Let $\mathscr S$ be a subspace of $\mathbb R^p$, and let G be positive semidefinite such that $\operatorname{span}(G) \subset \mathscr S$. The following statements are equivalent:
there is a basis $v_1,...,v_d$ of $\mathscr S$ such that $V^T GV>0$, where V is the $p\times d$ matrix ($v_1,...,v_d$);
for all $\nu \in \mathscr S, \nu \neq 0,$ we have $\nu^T G \nu >0$;
$\operatorname{span}(G) = \mathscr S$.
Proof. $2 \Rightarrow 1$. If statement 1 is not true, then there is a $w \in \mathbb R^d, w \neq 0$, such that $w^T V^T GVw=0$. So $\nu^T G \nu=0$ for $\nu=Vw$. Because V is a basis matrix of $\mathscr S$, $\nu \in \mathscr S$, and $w \neq 0$, we have $Vw = \nu \neq 0$. Hence statement 2 is not true.
$1 \Rightarrow 2$. Let $\nu \in \mathscr S, \nu \neq 0$. Then $\nu = \sum\limits_{i=1}^d \alpha_i \nu_i$, where $||\alpha|| \neq 0, \alpha$ being the vector $(\alpha_1,...,\alpha_d)^T$. Hence
$$\nu^T G \nu=\alpha^T (V^T GV) \alpha>0.$$
Thus statement 2 holds.
$3 \Rightarrow 2$. If statement 2 is not true then there exists $\nu \in \mathscr S, \nu \neq 0$, such that $\nu^T G \nu=0$. Then $\nu \perp \operatorname{span}(G)$ and statement 3 is not true.

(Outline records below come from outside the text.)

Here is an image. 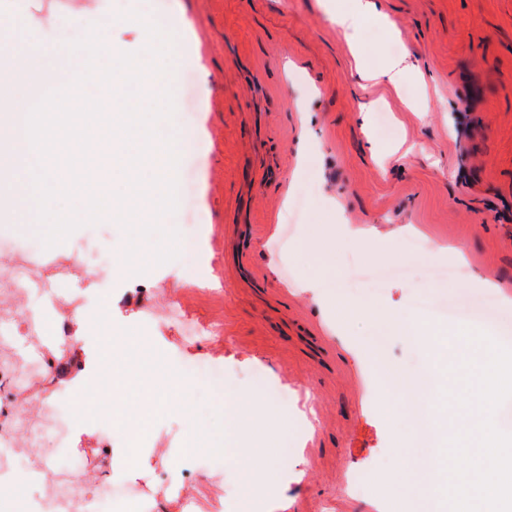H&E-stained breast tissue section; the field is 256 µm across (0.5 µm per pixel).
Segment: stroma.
Instances as JSON below:
<instances>
[{"label":"stroma","mask_w":512,"mask_h":512,"mask_svg":"<svg viewBox=\"0 0 512 512\" xmlns=\"http://www.w3.org/2000/svg\"><path fill=\"white\" fill-rule=\"evenodd\" d=\"M52 2L71 34L108 18L130 51L148 40L137 22L112 18L113 0H97L93 19ZM378 5L394 31L366 26L357 56L317 0H124L179 41L172 89L188 144L177 173L193 175L210 213L216 285H192L197 253L183 249L122 282L107 269L98 287L69 279L56 289L86 301L71 356L115 352L81 380L83 447L104 428L113 450L125 448L139 418L132 406L112 410L113 363L185 408L156 414L139 443L165 512H220L250 453L256 468L293 475L258 495L256 512H409L422 475L406 465V407L461 389L391 317L453 329L439 304L491 294L512 323V0ZM402 54L422 82L360 90V67ZM362 92L378 105L365 118ZM424 93L431 111H414ZM351 226L363 234L355 248ZM104 321L141 338L114 348L96 332ZM196 359L223 361V394L166 386ZM228 395L257 400L260 448L225 432ZM193 429L192 460L207 471L183 501L156 476ZM358 474L372 476L369 489L352 487Z\"/></svg>","instance_id":"obj_1"}]
</instances>
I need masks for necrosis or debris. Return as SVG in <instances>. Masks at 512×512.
Segmentation results:
<instances>
[{
  "instance_id": "necrosis-or-debris-1",
  "label": "necrosis or debris",
  "mask_w": 512,
  "mask_h": 512,
  "mask_svg": "<svg viewBox=\"0 0 512 512\" xmlns=\"http://www.w3.org/2000/svg\"><path fill=\"white\" fill-rule=\"evenodd\" d=\"M108 259L103 251L77 249L45 263L40 252L0 240V483L19 471L27 474L33 495L22 512H112L129 497L138 499L140 512H163L131 482L95 468V458L112 453L106 432H96L92 450L74 447L81 394L55 380L61 357L75 343L71 329L84 301H50L52 288L71 273L92 282ZM47 301L58 317L50 342L39 310Z\"/></svg>"
}]
</instances>
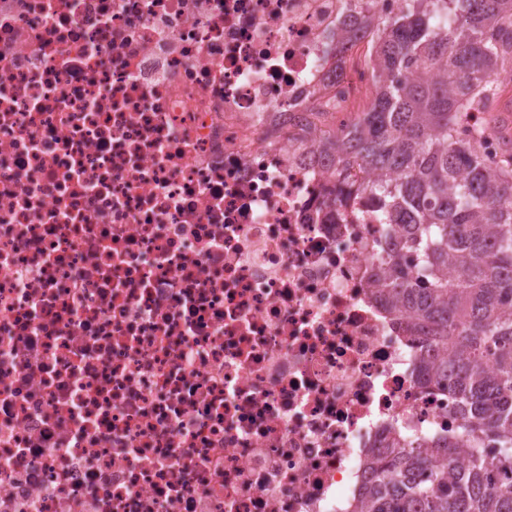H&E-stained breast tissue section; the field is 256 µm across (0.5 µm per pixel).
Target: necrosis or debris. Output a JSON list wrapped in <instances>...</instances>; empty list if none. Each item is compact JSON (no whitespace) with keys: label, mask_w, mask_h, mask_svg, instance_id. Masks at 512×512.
I'll return each instance as SVG.
<instances>
[{"label":"necrosis or debris","mask_w":512,"mask_h":512,"mask_svg":"<svg viewBox=\"0 0 512 512\" xmlns=\"http://www.w3.org/2000/svg\"><path fill=\"white\" fill-rule=\"evenodd\" d=\"M401 2L0 0V512H354L459 435L319 144Z\"/></svg>","instance_id":"4bbe7bcc"}]
</instances>
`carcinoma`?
Here are the masks:
<instances>
[{"label": "carcinoma", "instance_id": "obj_1", "mask_svg": "<svg viewBox=\"0 0 512 512\" xmlns=\"http://www.w3.org/2000/svg\"><path fill=\"white\" fill-rule=\"evenodd\" d=\"M363 28L376 95L322 148L349 194L378 196L384 223L406 228L421 279L398 258L382 285L411 335L447 353L423 371L454 385L466 451L442 470L461 445L392 439L370 455L356 512H512V139L491 116L512 76V0H404ZM489 136L493 169L479 156Z\"/></svg>", "mask_w": 512, "mask_h": 512}]
</instances>
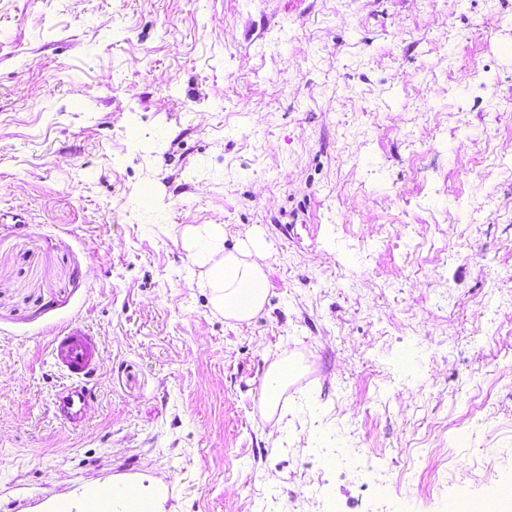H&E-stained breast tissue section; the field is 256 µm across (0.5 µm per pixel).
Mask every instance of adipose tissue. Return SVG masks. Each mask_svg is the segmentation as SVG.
Listing matches in <instances>:
<instances>
[{
	"label": "adipose tissue",
	"instance_id": "obj_1",
	"mask_svg": "<svg viewBox=\"0 0 512 512\" xmlns=\"http://www.w3.org/2000/svg\"><path fill=\"white\" fill-rule=\"evenodd\" d=\"M193 235L207 267V284L212 290L215 309L229 320L246 321L256 316L267 298L264 243L257 240L244 249L226 250L225 229L220 224L204 225L194 230ZM298 371V364L287 354L275 356L262 393L267 419H274L280 396Z\"/></svg>",
	"mask_w": 512,
	"mask_h": 512
}]
</instances>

Question: I still lack a proof of either $2 \Rightarrow 3$ or $1 \Rightarrow 3$.
My attempt:
Since $\operatorname{span}(G) \subset \mathscr S$, I only need to prove $ \mathscr S \subset \operatorname{span}(G)$.
Suppose an arbitrary vector $\nu \in \mathscr S$. By statement 2, if $\nu \neq 0$, then we have $\nu^T G \nu >0$. Hence, G is not only positive semidefinite, but G is also positive definite.
I don't know how to prove. Any proof of either $2 \Rightarrow 3$ or $1 \Rightarrow 3$ is helpful.